Max Verstappen always believed he would recover from ninth on the grid at the Miami GP to at least the podium.
The Dutchman was caught out by a red flag in Qualifying 3 on Saturday and started the race ninth as a result.
He stormed through the field in the opening stages to run second to pole-sitting team-mate Sergio Perez on Lap 15.
That became the lead on Lap 20 when the medium-shod Perez headed to the pits.
Verstappen held top spot until his tyre change on Lap 45, swapping the hard compound Pirellis for a set of medium rubber.
That saw him drop to second behind Perez, though he reversed that order just three laps later to go on a win the race.
“[After qualifying,] I said to myself minimum P2 because I think that is where we should finish anyway with the car we have,” Verstappen said.
“But it's always difficult to know, of course, what's going to happen.
If you have a terrible Lap 1, you make it even harder for yourself, right?
“But luckily it didn't work out too bad, just making sure you didn't have any damage on the car but then again, it's all about how the performance is of the car and how well you feel in the car, how much you can extract out of it.
“Lucky that all worked out very well today so then of course you can move forward and win the race.”
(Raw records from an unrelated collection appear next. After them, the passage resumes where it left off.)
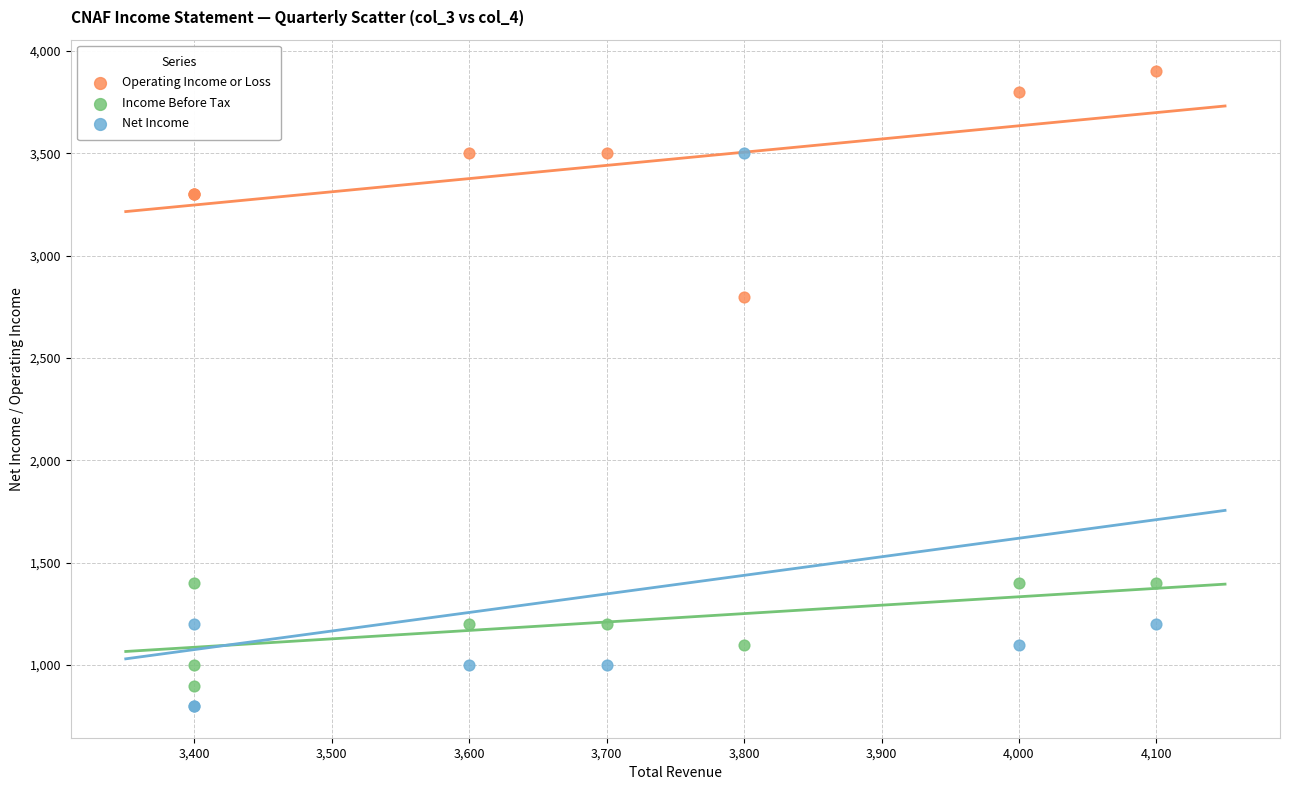

Across all series, what Y value is closest to 2350?

2800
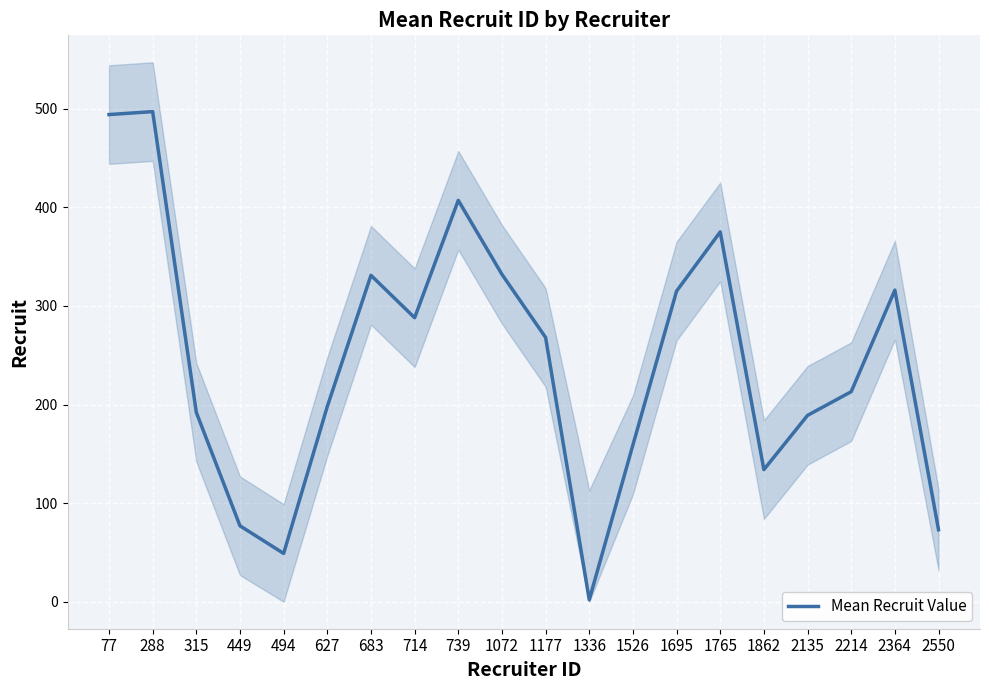

Is it true that the value at 1526 is 105?

False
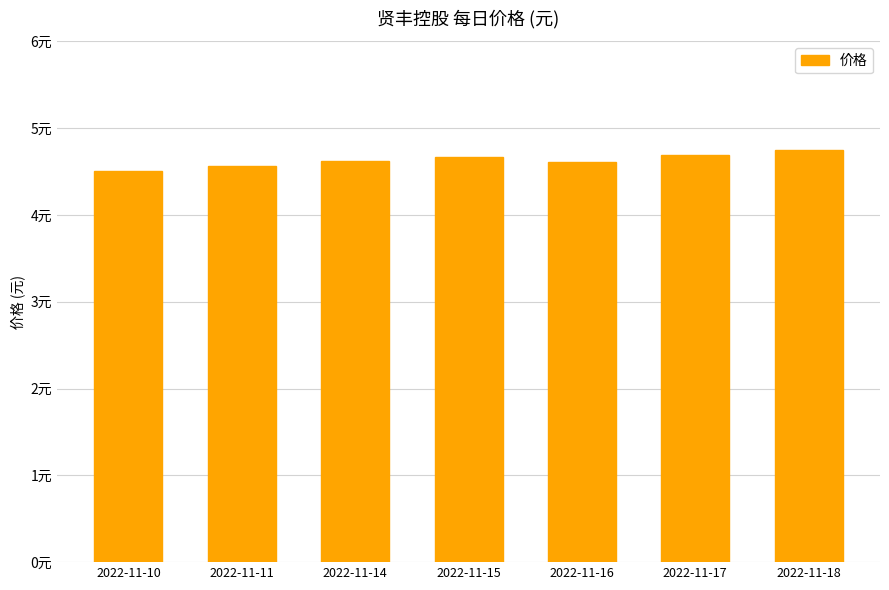

What is the difference between the values at 2022-11-16 and 2022-11-15?

0.1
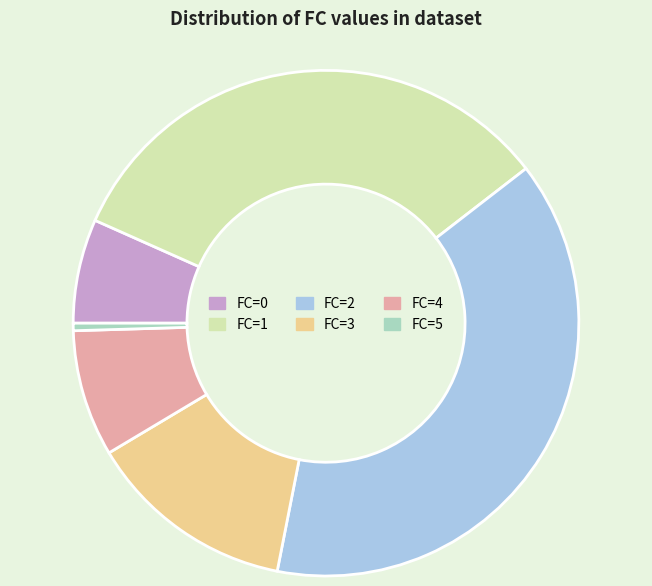

Approximately how many times larger is the value at FC=2 compared to FC=4?

4.8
Verstappen's performance came at an important time in the drivers' championship.
Perez won both the F1 Sprint and race proper in Azerbaijan to close the gap at the top of the standings.
He carried good momentum and confidence into Miami and, heading into the race, held the upper hand strategically.
The decision to start on the hard compound tyres, a choice Verstappen lobbied his engineers for, left him on what proved to be the better race tyre.
More important was his ability to carve through the field quickly, meaning he didn't overly stress the tyres.
His cause was helped by Perez struggling on the medium rubber, which prevented him from extending a more significant gap before his first stop.
After that point, the Mexican needed to manage his tyres to the finish, meaning he had little hope of fending off Verstappen.
The difference between the pair following the Dutchman's stop was just a handful of seconds, a gap that quickly closed.
With newer, softer rubber, on a circuit with more grip and a car that had burned off much of its fuel, the medium tyre was less troublesome for Verstappen than it had been his team-mate.
Therefore, the run to the flag was comparatively straightforward; the championship leader needed little more than to manage his pace and tyres in case of a late Safety Car.
In the end, he cantered to the line, winning by 5.3s over Perez in what was Red Bull's fourth one-two from five races.
Verstappen holds a 14-point advantage at the top of the drivers' championship as the circus heads to Europe and the Emilia Romagna Grand Prix on May 19-21.